Als die USA nach dem Angriff auf Pearl Harbor in den Krieg eingetraten, meldete er sich sofort, wurde jedoch wegen seiner Sehschwäche und seiner geringen Körpergröße nicht genommen. Dabei ist Bucky ein hervorragender Speerwerfer und Turmspringer. Es quält ihn, dass er nicht wie seine besten Freunde Jake Garonzik und Dave Jacobs, die bei der Invasion in der Normandie dabei sind, für sein Land kämpfen darf.

In den Sommerferien 1944 beaufsichtigt der Dreiundzwanzigjährige einen Sportplatz im jüdischen Stadtteil Weequahic. Einige aus dem italienischen Viertel stammende Halbstarke versuchen, ihn und die ihm anvertrauten Kinder zu provozieren, aber Bucky stellt sich ihnen mutig in den Weg, bis sie auf den Boden spucken und wegfahren.

Die Spucke lässt Bucky mit Wasser und Ammoniak wegspülen, denn im italienischen Viertel gibt es einige Fälle von Kinderlähmung.
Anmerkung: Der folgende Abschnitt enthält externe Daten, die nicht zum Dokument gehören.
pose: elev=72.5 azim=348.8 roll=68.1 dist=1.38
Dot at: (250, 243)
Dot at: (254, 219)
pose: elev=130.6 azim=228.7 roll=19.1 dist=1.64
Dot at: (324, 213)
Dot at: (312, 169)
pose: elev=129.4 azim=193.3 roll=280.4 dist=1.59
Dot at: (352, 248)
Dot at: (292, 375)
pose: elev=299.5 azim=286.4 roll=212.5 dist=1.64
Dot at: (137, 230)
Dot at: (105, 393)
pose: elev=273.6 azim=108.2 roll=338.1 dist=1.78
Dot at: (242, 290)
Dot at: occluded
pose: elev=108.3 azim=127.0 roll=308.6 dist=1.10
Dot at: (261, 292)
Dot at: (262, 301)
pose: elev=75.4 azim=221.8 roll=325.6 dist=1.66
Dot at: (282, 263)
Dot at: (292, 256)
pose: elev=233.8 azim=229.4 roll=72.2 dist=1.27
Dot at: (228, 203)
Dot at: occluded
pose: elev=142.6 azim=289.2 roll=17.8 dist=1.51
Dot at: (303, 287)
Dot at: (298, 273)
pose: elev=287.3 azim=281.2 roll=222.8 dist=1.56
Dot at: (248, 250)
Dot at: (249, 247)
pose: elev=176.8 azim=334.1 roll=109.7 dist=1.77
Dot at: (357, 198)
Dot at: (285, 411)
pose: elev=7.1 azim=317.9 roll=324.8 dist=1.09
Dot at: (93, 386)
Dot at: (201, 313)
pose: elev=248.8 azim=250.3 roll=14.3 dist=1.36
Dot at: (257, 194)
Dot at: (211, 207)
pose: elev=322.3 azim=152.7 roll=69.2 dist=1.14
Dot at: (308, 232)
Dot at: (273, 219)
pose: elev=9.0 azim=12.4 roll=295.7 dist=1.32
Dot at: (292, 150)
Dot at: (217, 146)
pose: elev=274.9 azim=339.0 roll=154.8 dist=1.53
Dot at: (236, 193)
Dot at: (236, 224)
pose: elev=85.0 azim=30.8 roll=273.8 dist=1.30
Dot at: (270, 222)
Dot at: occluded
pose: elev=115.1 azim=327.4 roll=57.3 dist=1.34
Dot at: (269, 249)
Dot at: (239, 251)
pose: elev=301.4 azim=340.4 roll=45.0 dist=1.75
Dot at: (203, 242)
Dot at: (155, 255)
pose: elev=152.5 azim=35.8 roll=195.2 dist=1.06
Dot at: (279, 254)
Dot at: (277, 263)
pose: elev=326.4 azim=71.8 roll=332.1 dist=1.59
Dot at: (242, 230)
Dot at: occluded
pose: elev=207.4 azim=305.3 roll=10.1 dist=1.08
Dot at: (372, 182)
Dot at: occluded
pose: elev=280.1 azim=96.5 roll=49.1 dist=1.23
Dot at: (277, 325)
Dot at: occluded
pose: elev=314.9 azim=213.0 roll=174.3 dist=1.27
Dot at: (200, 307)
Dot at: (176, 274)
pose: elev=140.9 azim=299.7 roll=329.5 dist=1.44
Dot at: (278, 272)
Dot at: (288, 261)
Einige Tage später erkranken Herbie Steinmark und Alan Michaels, zwei der Kinder, die auf dem Sportplatz waren, an Poliomyelitis. Es sind die ersten Fälle im jüdischen Viertel. Doch innerhalb von achtundvierzig Stunden steigt die Zahl der Patienten auf dreizehn. Die meisten Bewohner, die von dem Vorfall auf dem Sportplatz gehört haben, gehen davon aus, dass die Italiener die Viren einschleppten. Andere führen die Epidemie auf Müll oder Mücken zurück. Auch die afroamerikanischen Putzfrauen stehen im Verdacht, den Erreger herumzutragen. Ein Jugendlicher glaubt, dass Horace, der „Idiot“ des Viertels, daran schuld sei, weil er sich nicht wäscht. Der Vater eines der Kinder, die auf dem Sportplatz waren, macht Bucky dafür verantwortlich, weil er die Jungen nicht davon abhielt, sich zu erhitzen. Als Herbie stirbt, sucht Bucky die Eltern auf, um ihnen sein Beileid auszusprechen. (Von dem Eistee, der ihm angeboten wird, trinkt er vorsichtshalber nichts.) Alan Michaels erliegt der Krankheit ebenfalls.

Marcia Steinberg macht sich Sorgen um Bucky. Sie lernten sich im Vorjahr an der Chancellor Avenue School kennen, wo sie beide unterrichten. Inzwischen sind sie ein Paar. Marcias Vater ist Arzt in Newark, ihre Mutter hatte als Englischlehrerin gearbeitet, bevor sie 1922 Marcia und 1933 deren Schwestern gebar. Sheila und Phyllis Steinberg sind Zwillinge. In den Sommerferien engagiert Marcia sich als Oberbetreuerin in Indian Hill, einem jüdischen Ferienlager in den Pocono Mountains in Pennsylvania.

Als sie erfährt, dass ihr Kollege Irv Schlanger zum Kriegsdienst eingezogen wird und der Besitzer Bill Blomback deshalb jemand für die Badeaufsicht im Camp sucht, schlägt sie Bucky vor. Überglücklich teilt sie ihrem Freund am Telefon mit, dass Blomback ihn einstellen will. Bucky lehnt das Angebot zunächst ab, denn aufgrund seines Pflicht- und Verantwortungsbewusstseins widerstrebt es ihm, die Jungen in Weequahic im Stich zu lassen. Außerdem müsse er seine verwitwete Großmutter versorgen, erklärt er Marcia, aber die Zweiundzwanzigjährige meint, das könne auch das eine Etage tiefer wohnende junge Ehepaar Einneman übernehmen.

Am nächsten Tag sucht Bucky Marcias Vater in Newark auf und bittet ihn um die Erlaubnis, Marcia die Verlobung vorschlagen zu dürfen. Dr. Steinberg freut sich darüber.

In einem Telefongespräch unterrichtet Bucky Marcia darüber und kündigt an, dass er die Badeaufsicht im Camp Indian Hill übernehmen werde. Dann informiert er seinen Vorgesetzten und begründet seinen Weggang mit der Verlobung. O’Gara unterstellt ihm jedoch, vor der Polio-Epidemie zu fliehen.

Bucky fährt mit dem Zug nach Stroudsburg, wo er von einem Fahrer des Camps abgeholt wird.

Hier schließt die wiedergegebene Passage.